Se passasse una proposta simile, è chiaro che verrebbe meno gran parte dell’utilità del Recovery Fund per determinati Paesi, quelli del Sud Europa gravati da debiti pubblici più elevati rispetto al Nord. Ed è altrettanto chiaro che condizionerebbe non poco l’accesso alle risorse europee. Secondo Achim Truger, membro “colomba” del Consiglio degli esperti economici della cancelliera Angela Merkel, con una simile idea “l’effetto espansivo desiderato del fondo e quindi le prospettive del suo successo macroeconomico si ridurrebbero notevolmente”, ha commentato via twitter.

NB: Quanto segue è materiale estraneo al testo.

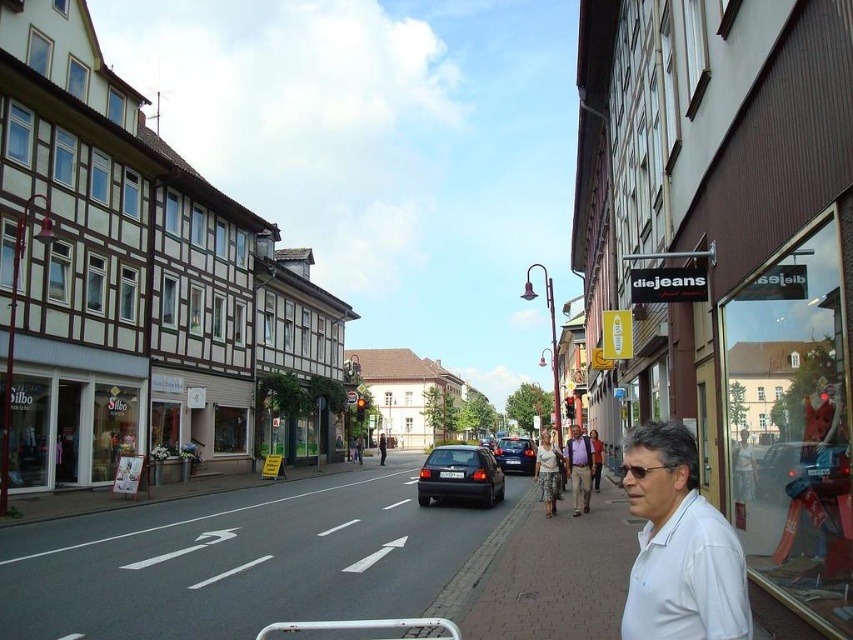
Question: Is white matte shirt at center to the left of white cotton blouse at center from the viewer's perspective?

Choices:
 (A) yes
 (B) no

Answer: (A)

Question: Can you confirm if metallic silver car at center is positioned to the left of shiny black sedan at center?

Choices:
 (A) yes
 (B) no

Answer: (A)

Question: In this image, where is white shirt at lower right located relative to shiny black sedan at center?

Choices:
 (A) left
 (B) right

Answer: (A)

Question: Which object appears farthest from the camera in this image?

Choices:
 (A) metallic silver car at center
 (B) shiny black sedan at center
 (C) white matte shirt at center
 (D) white shirt at lower right

Answer: (B)

Question: Which of the following is the closest to the observer?

Choices:
 (A) (514, 444)
 (B) (426, 497)
 (C) (634, 476)

Answer: (C)

Question: Which object is farther from the camera taking this photo?

Choices:
 (A) metallic silver car at center
 (B) shiny black hatchback at center
 (C) white cotton blouse at center

Answer: (B)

D’altro canto, per far fronte ai debiti contratti dai Paesi contro la crisi pandemica, la Bce ha messo in campo il suo “bazooka” con l’obiettivo - finora raggiunto - di tenere sotto controllo i rendimenti dei titoli di Stato. Con il suo programma Pepp, Francoforte ha acquistato più di 700 miliardi di debito dell’Eurozona da marzo a oggi. Ma da un po’ di tempo la Bundesbank sta cercando di tirare il freno anche all’azione monetaria della Bce. Pochi giorni fa in un discorso all’Università Humboldt di Berlino il presidente Weidmann ha criticato le misure di politica monetaria per far fronte alla crisi del coronavirus adottate dal Consiglio direttivo della Bce il 10 dicembre scorso, con l’aumento e l’allungamento del suo programma di acquisto di titoli Pepp. Weidmann ha affermato che è “certo” di come “ultimamente” vi fosse “bisogno di un intervento di politica monetaria” da parte della Bce, tuttavia la quota di titoli in pancia all’istituto di Francoforte “non dovrebbe diventare troppo grande. Altrimenti, vi è il rischio che la politica monetaria acquisisca “un’influenza troppo dominante sul mercato e livelli le differenze nei premi di rischio dei titoli di Stato”. E questo, ha avvertito Weidmann “indebolisce ulteriormente la disciplina di mercato”. Perché è alle vecchie regole che bisogna ritornare: “Si deve stare attenti che le misure di politica monetaria di emergenza non diventino permanenti: devono essere ridimensionate dopo la crisi”.